▶ [Work to be completed]
Using the records below, output the stretch that opens with the line containing "X011231Y014596D03*" and closes with the line containing "X008868Y019094D03*", exactly and including both lines, with nothing more.

[Extracted records]

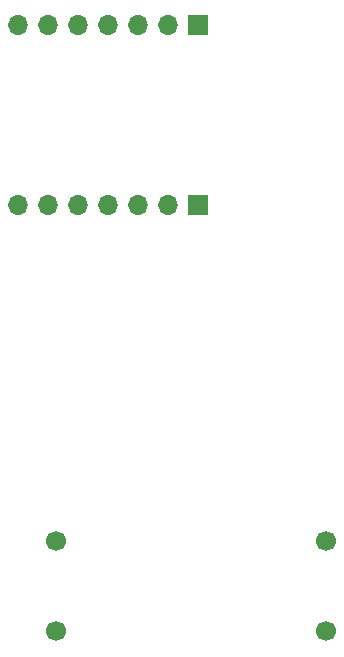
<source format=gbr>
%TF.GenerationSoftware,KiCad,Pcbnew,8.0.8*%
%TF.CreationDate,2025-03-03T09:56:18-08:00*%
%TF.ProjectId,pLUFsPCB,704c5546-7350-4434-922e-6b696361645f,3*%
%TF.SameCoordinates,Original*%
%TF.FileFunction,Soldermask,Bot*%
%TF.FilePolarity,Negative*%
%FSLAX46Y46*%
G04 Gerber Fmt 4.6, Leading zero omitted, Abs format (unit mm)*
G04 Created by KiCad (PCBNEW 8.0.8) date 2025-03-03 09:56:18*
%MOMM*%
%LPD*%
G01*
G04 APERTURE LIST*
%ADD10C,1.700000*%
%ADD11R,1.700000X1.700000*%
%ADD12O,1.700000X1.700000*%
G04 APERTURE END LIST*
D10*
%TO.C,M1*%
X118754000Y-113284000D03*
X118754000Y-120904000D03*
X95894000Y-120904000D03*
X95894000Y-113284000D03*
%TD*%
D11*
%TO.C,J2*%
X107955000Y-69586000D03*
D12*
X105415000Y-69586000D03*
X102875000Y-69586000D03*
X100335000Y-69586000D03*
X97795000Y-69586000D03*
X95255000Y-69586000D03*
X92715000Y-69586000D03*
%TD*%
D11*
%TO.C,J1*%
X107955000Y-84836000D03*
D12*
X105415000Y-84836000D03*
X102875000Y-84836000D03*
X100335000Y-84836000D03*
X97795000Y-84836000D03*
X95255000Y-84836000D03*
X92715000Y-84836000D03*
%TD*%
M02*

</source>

--

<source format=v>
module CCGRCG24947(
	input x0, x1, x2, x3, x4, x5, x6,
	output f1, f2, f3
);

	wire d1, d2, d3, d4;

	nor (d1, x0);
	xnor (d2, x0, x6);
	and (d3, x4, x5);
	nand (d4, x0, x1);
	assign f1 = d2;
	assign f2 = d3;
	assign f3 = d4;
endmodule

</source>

---

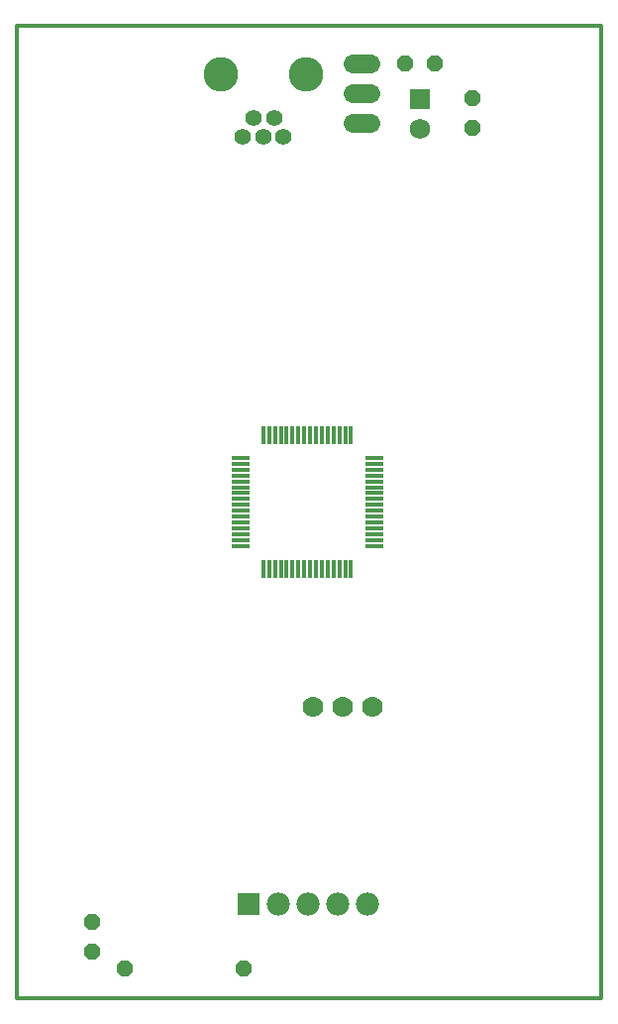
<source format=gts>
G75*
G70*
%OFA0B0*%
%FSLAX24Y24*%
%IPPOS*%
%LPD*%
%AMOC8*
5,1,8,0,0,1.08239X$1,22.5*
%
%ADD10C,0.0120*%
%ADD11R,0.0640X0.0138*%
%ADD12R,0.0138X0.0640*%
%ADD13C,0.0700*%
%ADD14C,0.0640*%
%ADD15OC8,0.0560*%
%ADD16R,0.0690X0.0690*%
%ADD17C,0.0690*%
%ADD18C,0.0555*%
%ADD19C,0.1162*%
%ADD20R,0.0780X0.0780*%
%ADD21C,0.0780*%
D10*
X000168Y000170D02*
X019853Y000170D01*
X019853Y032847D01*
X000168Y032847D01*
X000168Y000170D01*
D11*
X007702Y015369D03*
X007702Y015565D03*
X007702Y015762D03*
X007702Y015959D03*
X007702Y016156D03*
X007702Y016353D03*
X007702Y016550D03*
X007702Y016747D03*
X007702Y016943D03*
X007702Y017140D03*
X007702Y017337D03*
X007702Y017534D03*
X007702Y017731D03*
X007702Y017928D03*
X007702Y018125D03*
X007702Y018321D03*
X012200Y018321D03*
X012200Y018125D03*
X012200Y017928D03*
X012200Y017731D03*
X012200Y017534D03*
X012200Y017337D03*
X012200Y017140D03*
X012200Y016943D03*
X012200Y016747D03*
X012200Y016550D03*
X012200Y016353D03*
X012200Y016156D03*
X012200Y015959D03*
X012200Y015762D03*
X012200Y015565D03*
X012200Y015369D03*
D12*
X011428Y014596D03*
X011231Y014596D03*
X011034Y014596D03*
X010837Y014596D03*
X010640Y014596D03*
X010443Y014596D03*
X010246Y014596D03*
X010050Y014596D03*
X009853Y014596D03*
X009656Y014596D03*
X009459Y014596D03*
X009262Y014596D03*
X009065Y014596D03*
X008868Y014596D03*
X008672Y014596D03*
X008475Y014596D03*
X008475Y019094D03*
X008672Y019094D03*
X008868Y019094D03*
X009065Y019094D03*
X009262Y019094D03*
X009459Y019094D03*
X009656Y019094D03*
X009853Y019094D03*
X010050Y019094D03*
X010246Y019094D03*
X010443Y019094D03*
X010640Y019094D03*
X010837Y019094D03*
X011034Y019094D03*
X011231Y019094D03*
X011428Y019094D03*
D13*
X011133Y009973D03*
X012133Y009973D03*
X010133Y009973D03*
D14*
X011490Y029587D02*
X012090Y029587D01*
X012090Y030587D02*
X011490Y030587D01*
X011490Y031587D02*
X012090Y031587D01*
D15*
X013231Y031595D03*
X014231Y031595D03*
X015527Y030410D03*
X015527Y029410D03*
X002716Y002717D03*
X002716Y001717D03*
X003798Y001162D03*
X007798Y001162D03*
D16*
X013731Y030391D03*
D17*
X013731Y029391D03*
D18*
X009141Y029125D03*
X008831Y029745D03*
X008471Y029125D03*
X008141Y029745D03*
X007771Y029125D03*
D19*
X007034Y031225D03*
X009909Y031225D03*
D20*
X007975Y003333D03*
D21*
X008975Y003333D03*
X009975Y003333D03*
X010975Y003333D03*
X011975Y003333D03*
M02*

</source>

▶ [Task output]
X011231Y014596D03*
X011034Y014596D03*
X010837Y014596D03*
X010640Y014596D03*
X010443Y014596D03*
X010246Y014596D03*
X010050Y014596D03*
X009853Y014596D03*
X009656Y014596D03*
X009459Y014596D03*
X009262Y014596D03*
X009065Y014596D03*
X008868Y014596D03*
X008672Y014596D03*
X008475Y014596D03*
X008475Y019094D03*
X008672Y019094D03*
X008868Y019094D03*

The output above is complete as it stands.